Ora - The New Zealand Garden of Wellbeing

It is pretty cool.  The first garden entry from New Zealand at The Chelsea Flower Show and it won a gold medal but because it is my only picture it is pretty much the only thing I remember about the show.  This time I bought a full day ticket and will have 12 hours to take as many pictures as I want. I will be extra careful not to delete any of them.

The other thing I really wanted to do but ran out of time was to visit Beth Chatto’s garden in Essex.  I especially want to see her gravel garden that never receives any supplemental watering.  So the day after the flower show I plan on taking a train up to Essex and paying Ms. Chatto a visit.  She is 88 years old this year so I feel like I shouldn’t put this off any longer.

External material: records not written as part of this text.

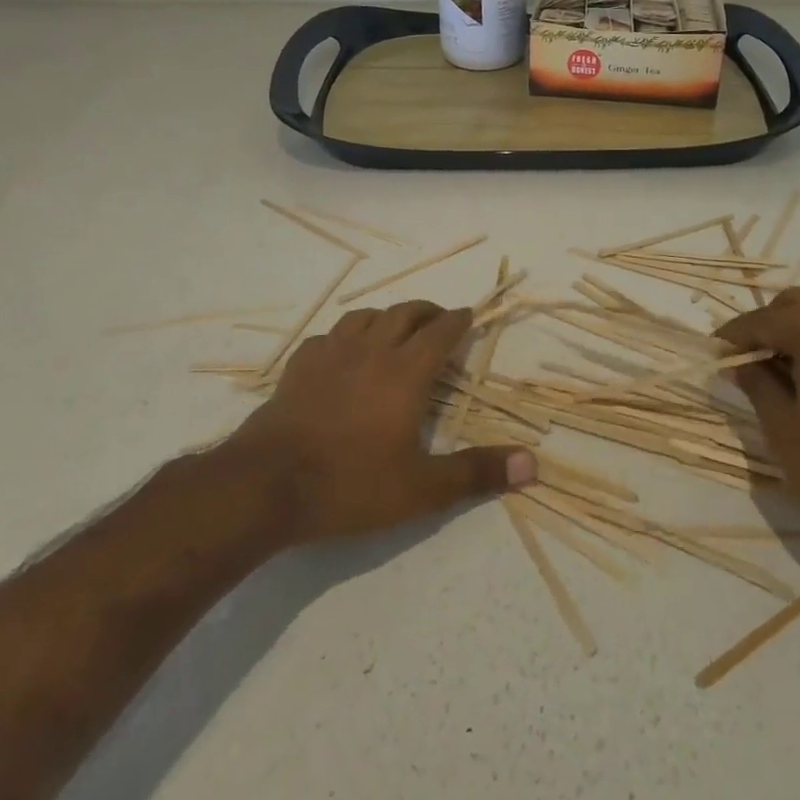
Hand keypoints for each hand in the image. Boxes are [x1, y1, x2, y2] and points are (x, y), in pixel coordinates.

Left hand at [230, 300, 535, 544]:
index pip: (440, 333)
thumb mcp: (421, 489)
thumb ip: (476, 473)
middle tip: (439, 318)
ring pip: (364, 317)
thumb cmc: (350, 484)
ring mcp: (330, 355)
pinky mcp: (298, 367)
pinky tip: (342, 351)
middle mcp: (371, 352)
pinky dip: (344, 336)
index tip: (469, 314)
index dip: (457, 320)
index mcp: (405, 373)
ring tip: (394, 328)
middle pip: (404, 314)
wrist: (266, 484)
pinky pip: (328, 337)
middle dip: (426, 311)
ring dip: (386, 316)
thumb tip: (533, 465)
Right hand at [717, 289, 799, 576]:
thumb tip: (741, 364)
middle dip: (768, 325)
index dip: (735, 335)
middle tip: (748, 360)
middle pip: (799, 305)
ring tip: (781, 373)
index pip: (765, 319)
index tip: (714, 352)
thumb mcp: (785, 431)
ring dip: (799, 333)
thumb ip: (758, 386)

Then my family is joining me and we are planning a bit of a family trip around London and southern England. Should be interesting as the four of us (my father, brother, and sister) haven’t all been on a trip together since I was a teen.  Of course I want to see as many gardens as we can fit in so I am hoping that they don’t put up too much of a fight.  There have already been some grumblings but at the very least I am hoping to see Hidcote and Knightshayes Court.  I have a list of over a dozen gardens I want to visit so it is a little overwhelming trying to figure out what my priorities are and how to get to them all in the time allotted and still allow time for touristy things the rest of the group will enjoy.